Nice progress :slight_smile:

another thought: We have real-time ambient occlusion in Blender by default in 3d view property panel at the shading options.
It is very similar thing that calculate the near distance to other surfaces and make a dark shade on the surface. If we have an ao distance node and with this data we can set with a gradient color/texture?

similar in signed distance field AO in unreal:

https://docs.unrealengine.com/latest/INT/Engine/Rendering/LightingAndShadows/DistanceFieldAmbientOcclusion/

Yup… and that makes it particularly difficult to animate!!

That’s why OSL is (for now) a better solution, as not only we can throw rays in the direction we want, but also have specific set of objects to query and get positions, distances, normals, or other attributes from the hit. We can even have some fancy optimizations in the end result.
Thought as raycasting while rendering is still a heavy process, it’s still better to bake that info and use the bakes for the final render.

First: It’s not a progress. It’s a clumsy hack (a method I personally would never use!).

And that paper won’t work with Cycles (Cycles and OpenGL simply don’t work the same way)
It could work with Eevee, if someone implements it in the source code… but it’s too early to say.

I am kinda hoping that with eevee coming we could have an easier way to do such things. Like easy input of eevee outputs to cycles, for example some of the screen space stuff/shader results (not compositing, but texture access). It may not be physically accurate, but as unreal has proven, the rendered result is what matters.

I never use OSL for rendering because it’s so damn slow, however using for baking maps ahead of time is fine.

In the end it would still be preferable to have built in “mesh intersection distance” as an additional option to “normal difference.”

It’s possible to use ScreenSpace in Cycles (both SVM and OSL)… Actually, some OSL stuff is only available in screen space, like the Dx() and Dy() functions; and it’s always possible to transform any coordinate system from and into ScreenSpace (with the Vector Transform node in SVM and the transform() function in OSL).

I never use OSL for rendering because it’s so damn slow, however using for baking maps ahead of time is fine.

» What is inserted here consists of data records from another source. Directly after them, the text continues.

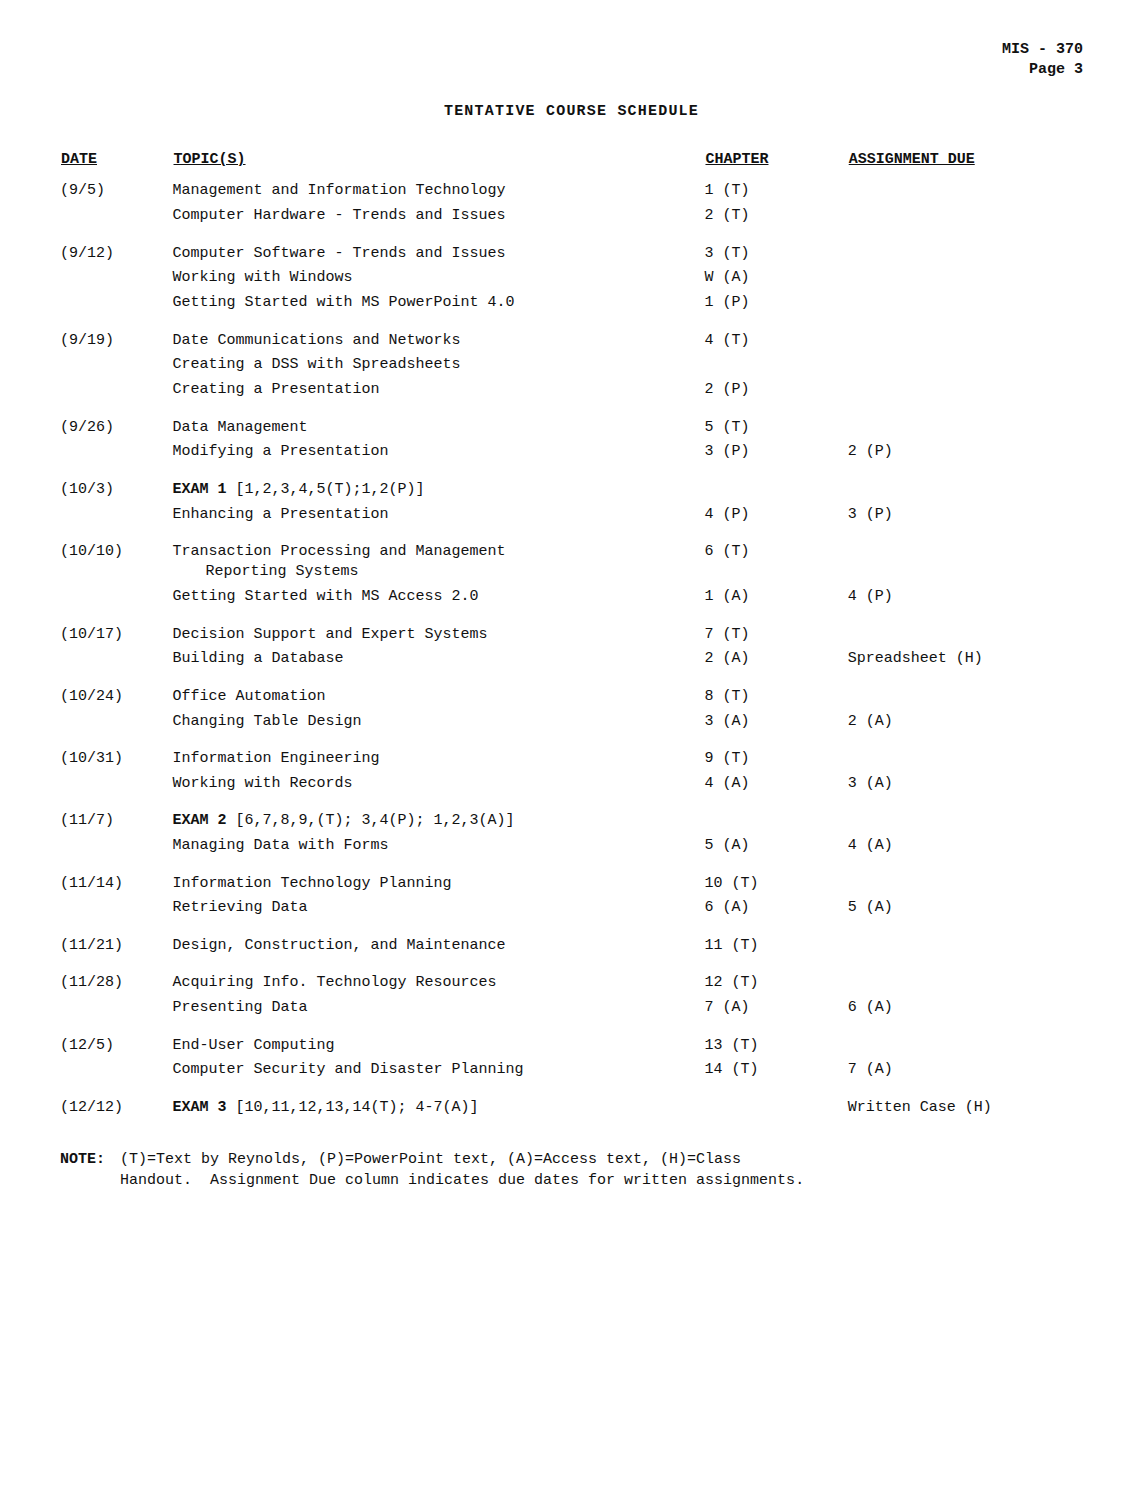MIS - 370
Page 3
TENTATIVE COURSE SCHEDULE
| DATE | TOPIC(S) | CHAPTER | ASSIGNMENT DUE |
| --- | --- | --- | --- |
| (9/5) | Management and Information Technology | 1 (T) | |
| | Computer Hardware - Trends and Issues | 2 (T) | |
| (9/12) | Computer Software - Trends and Issues | 3 (T) | |
| | Working with Windows | W (A) | |
| | Getting Started with MS PowerPoint 4.0 | 1 (P) | |
| (9/19) | Date Communications and Networks | 4 (T) | |
| | Creating a DSS with Spreadsheets | | |
| | Creating a Presentation | 2 (P) | |
| (9/26) | Data Management | 5 (T) | |
| | Modifying a Presentation | 3 (P) | 2 (P) |
| (10/3) | EXAM 1 [1,2,3,4,5(T);1,2(P)] | | |
| | Enhancing a Presentation | 4 (P) | 3 (P) |
| (10/10) | Transaction Processing and Management Reporting Systems | 6 (T) | |
| | Getting Started with MS Access 2.0 | 1 (A) | 4 (P) |
| (10/17) | Decision Support and Expert Systems | 7 (T) | |
| | Building a Database | 2 (A) | Spreadsheet (H) |
| (10/24) | Office Automation | 8 (T) | |
| | Changing Table Design | 3 (A) | 2 (A) |
| (10/31) | Information Engineering | 9 (T) | |
| | Working with Records | 4 (A) | 3 (A) |
| (11/7) | EXAM 2 [6,7,8,9,(T); 3,4(P); 1,2,3(A)] | | |
| | Managing Data with Forms | 5 (A) | 4 (A) |
| (11/14) | Information Technology Planning | 10 (T) | |
| | Retrieving Data | 6 (A) | 5 (A) |
| (11/21) | Design, Construction, and Maintenance | 11 (T) | |
| (11/28) | Acquiring Info. Technology Resources | 12 (T) | |
| | Presenting Data | 7 (A) | 6 (A) |
| (12/5) | End-User Computing | 13 (T) | |
| | Computer Security and Disaster Planning | 14 (T) | 7 (A) |
| (12/12) | EXAM 3 [10,11,12,13,14(T); 4-7(A)] | | Written Case (H) |
NOTE:
(T)=Text by Reynolds, (P)=PowerPoint text, (A)=Access text, (H)=Class Handout. Assignment Due column indicates due dates for written assignments.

Yes… unfortunatelly OSL is a bit slower than SVM alone in CPU. But there are some tricks to speed it up… The most important thing is to pack all textures into the blend file!! This makes quite a difference in rendering times (thought still slower than the SVM counter part)

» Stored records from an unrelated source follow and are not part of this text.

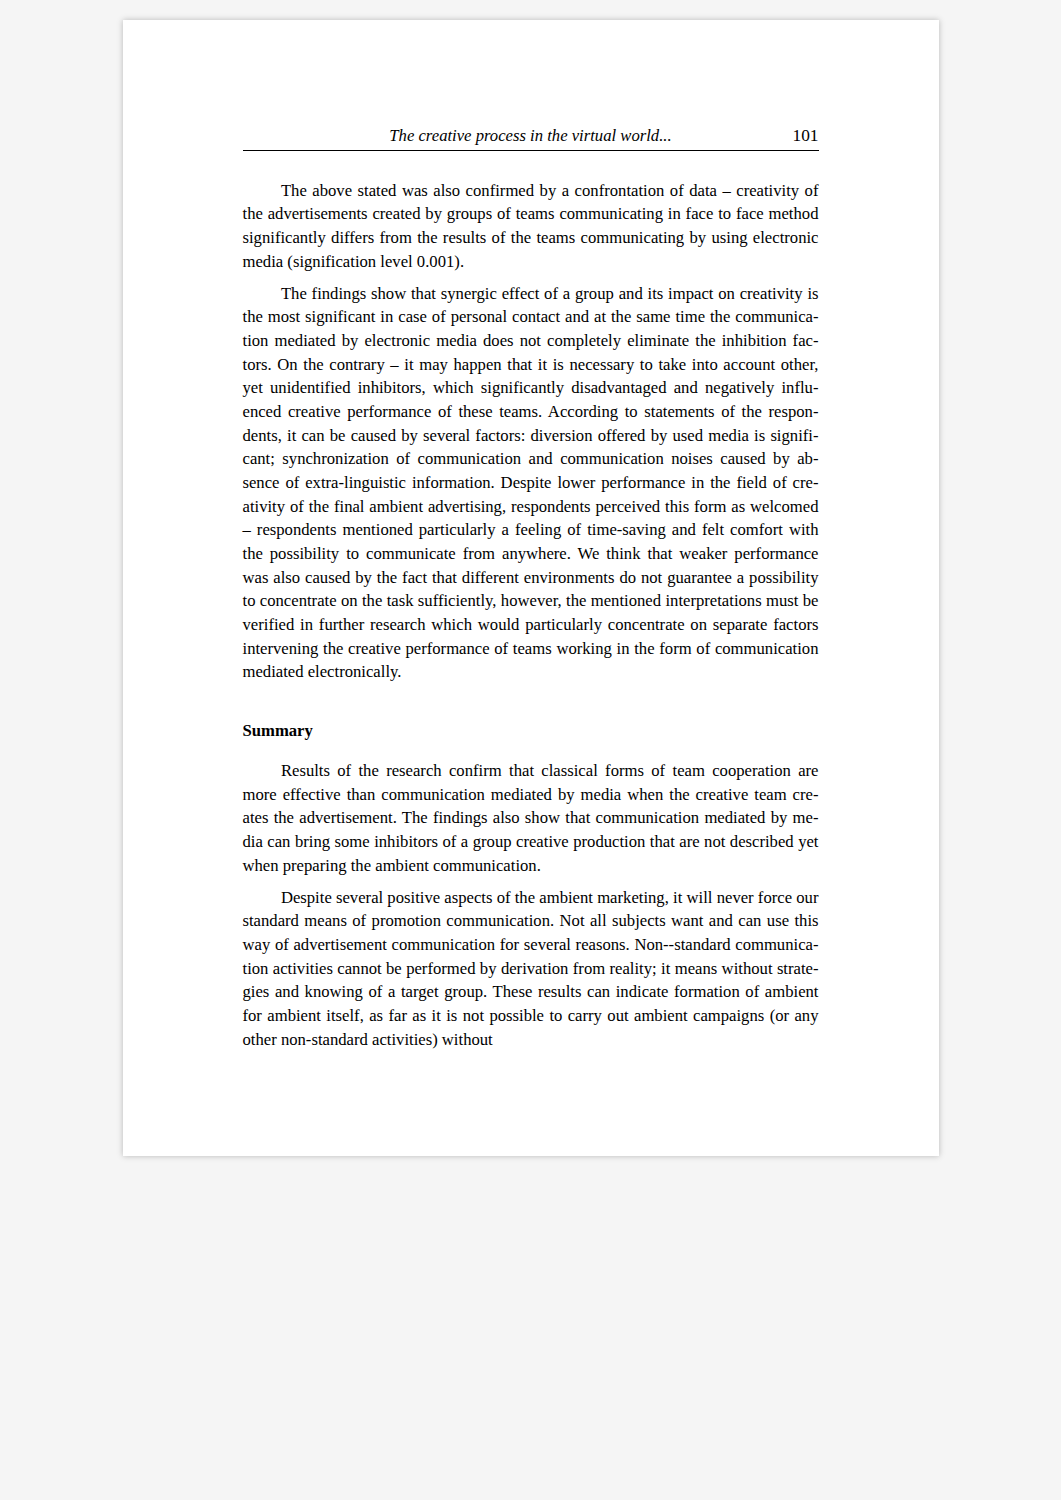The creative process in the virtual world... 101
The above stated was also confirmed by a confrontation of data – creativity of the advertisements created by groups of teams communicating in face to face method significantly differs from the results of the teams communicating by using electronic media (signification level 0.001).
The findings show that synergic effect of a group and its impact on creativity is the most significant in case of personal contact and at the same time the communication mediated by electronic media does not completely eliminate the inhibition factors. On the contrary – it may happen that it is necessary to take into account other, yet unidentified inhibitors, which significantly disadvantaged and negatively influenced creative performance of these teams. According to statements of the respondents, it can be caused by several factors: diversion offered by used media is significant; synchronization of communication and communication noises caused by absence of extra-linguistic information. Despite lower performance in the field of creativity of the final ambient advertising, respondents perceived this form as welcomed – respondents mentioned particularly a feeling of time-saving and felt comfort with the possibility to communicate from anywhere. We think that weaker performance was also caused by the fact that different environments do not guarantee a possibility to concentrate on the task sufficiently, however, the mentioned interpretations must be verified in further research which would particularly concentrate on separate factors intervening the creative performance of teams working in the form of communication mediated electronically.
Summary
Results of the research confirm that classical forms of team cooperation are more effective than communication mediated by media when the creative team creates the advertisement. The findings also show that communication mediated by media can bring some inhibitors of a group creative production that are not described yet when preparing the ambient communication.
Despite several positive aspects of the ambient marketing, it will never force our standard means of promotion communication. Not all subjects want and can use this way of advertisement communication for several reasons. Non--standard communication activities cannot be performed by derivation from reality; it means without strategies and knowing of a target group. These results can indicate formation of ambient for ambient itself, as far as it is not possible to carry out ambient campaigns (or any other non-standard activities) without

In the end it would still be preferable to have built in “mesh intersection distance” as an additional option to “normal difference.”

That could be done… The code is not that different from the bevel node (or even from the AO shader), and in practice, retrieving a normal or a distance doesn’t require nothing fancy. The only problem with the current algorithm, has to do with faces that go behind other faces, sometimes producing unwanted results… This is something that requires a new method, but probably it will be slower.